In 2015, Sun reported a high efficiency method to produce isoquinolines from aryl hydrazines and internal alkynes while hydrazine as the directing group. [15]This reaction can happen under mild conditions(80℃, air ), and for the first time it realized diazo molecules the C–H bond activation and N–N bond cleavage. It also has some notable advantages, the directing group is simple, the substrates can be prepared easily, external oxidants are not necessarily needed and adding benzoic acid provide an effective way to facilitate the catalytic cycle. In the experiment, hydrazine and alkyne were employed in [Cp*RhCl2]2 - benzoic acid system, change other kind of Rh catalysts or change solvent will cause the reaction became sluggish or even inert. However, using un-symmetric diaryl alkyne will generate two Regio-isomers in nearly 1: 1 ratio.

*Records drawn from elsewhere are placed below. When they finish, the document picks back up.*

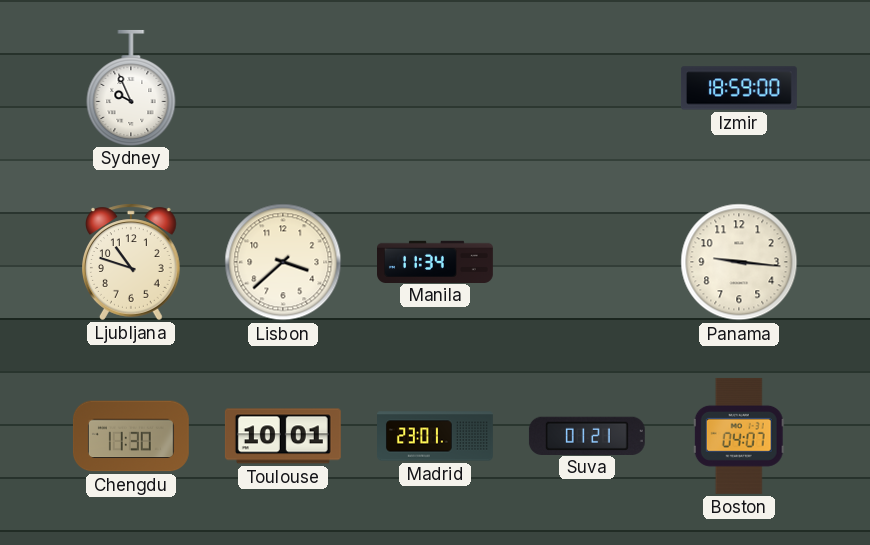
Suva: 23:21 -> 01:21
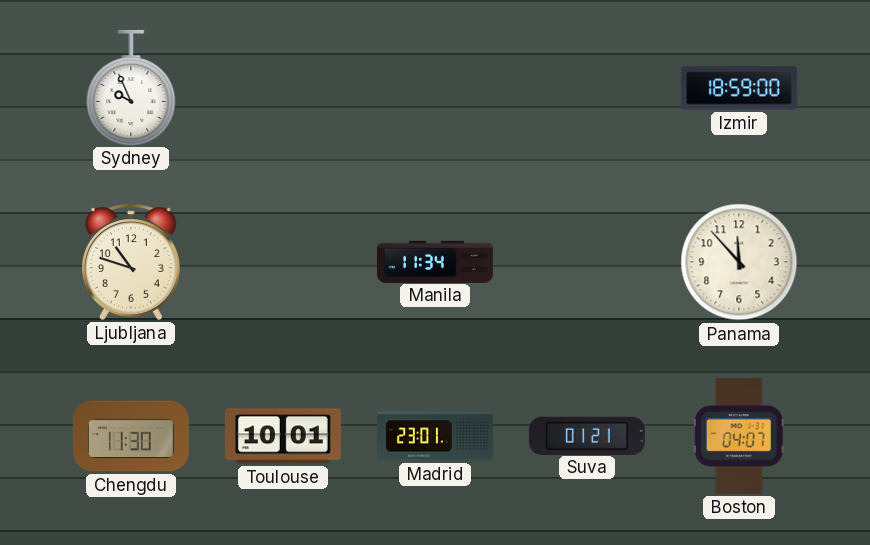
Lisbon: 3:38 -> none
Panama: 9:16 -> 11:53
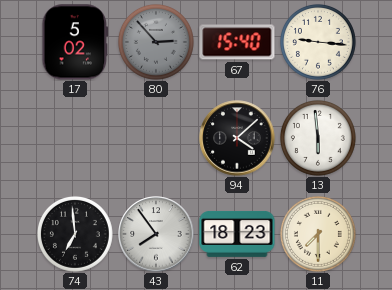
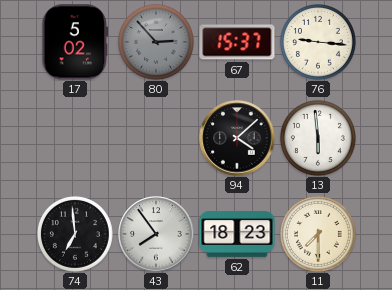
67: 15:40 -> 15:37
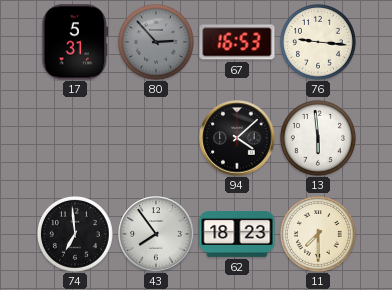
17: 5:02 -> 5:31
67: 15:37 -> 16:53
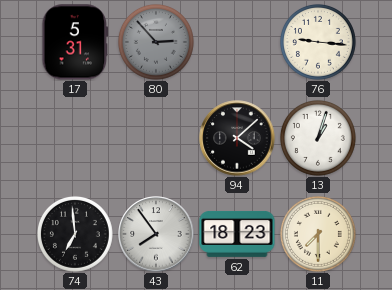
67: 16:53 -> none
13: 5:59 -> 1:03
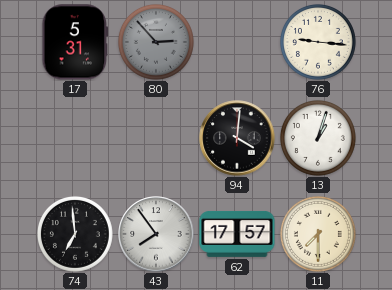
94: 4:08 -> 4:01
62: 18:23 -> 17:57
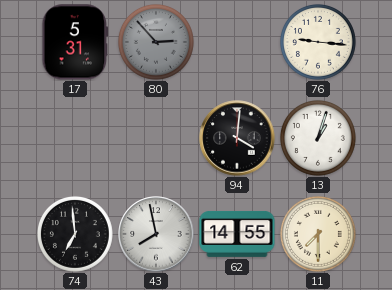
43: 7:54 -> 7:58
62: 17:57 -> 14:55
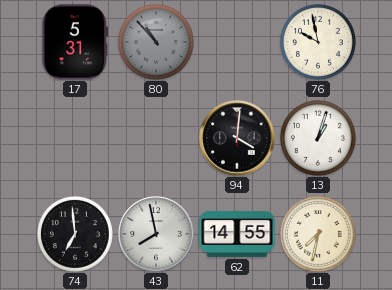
80: 2:53 -> 10:53
76: 9:16 -> 9:58
11: 7:30 -> 7:32
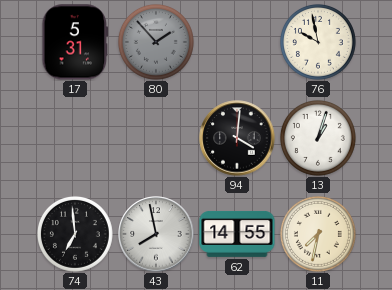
80: 10:53 -> 1:53
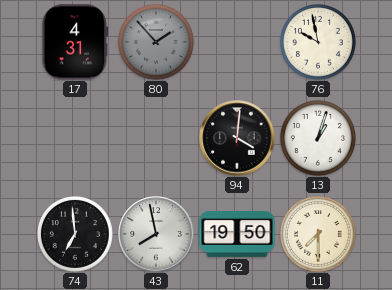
17: 5:31 -> 4:31
62: 14:55 -> 19:50
11: 7:32 -> 7:30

On the bases of this reaction, Sun and his co-worker presented a possible mechanism. In the presence of [Cp*RhCl2]2, the ortho-C–H activation of reactant occurs with the help of N atom in hydrazine. This activation will produce the first intermediate. Then it will insert to alkyne to form another intermediate, a molecule which contained a seven-membered ring. Then with the existence of air and benzoic acid reductive elimination of this iminium cation would lead to the formation of isoquinoline and regeneration of the [Rh III] species under a redox process.

Graph 7 Sun’s method

Conclusion
In summary, these rhodium-catalyzed reactions provide straightforward routes to produce isoquinoline and derivatives, which are useful intermediates for various fine chemicals including medicines and organic materials. Although many effective methods have been proposed for the synthesis of isoquinoline, none of the methods can be applied to all substrates, therefore, the development of higher regioselectivity, higher catalytic activity of transition metal complex catalysts and the research to explore more suitable reaction conditions to isoquinoline synthesis is still the focus of future research.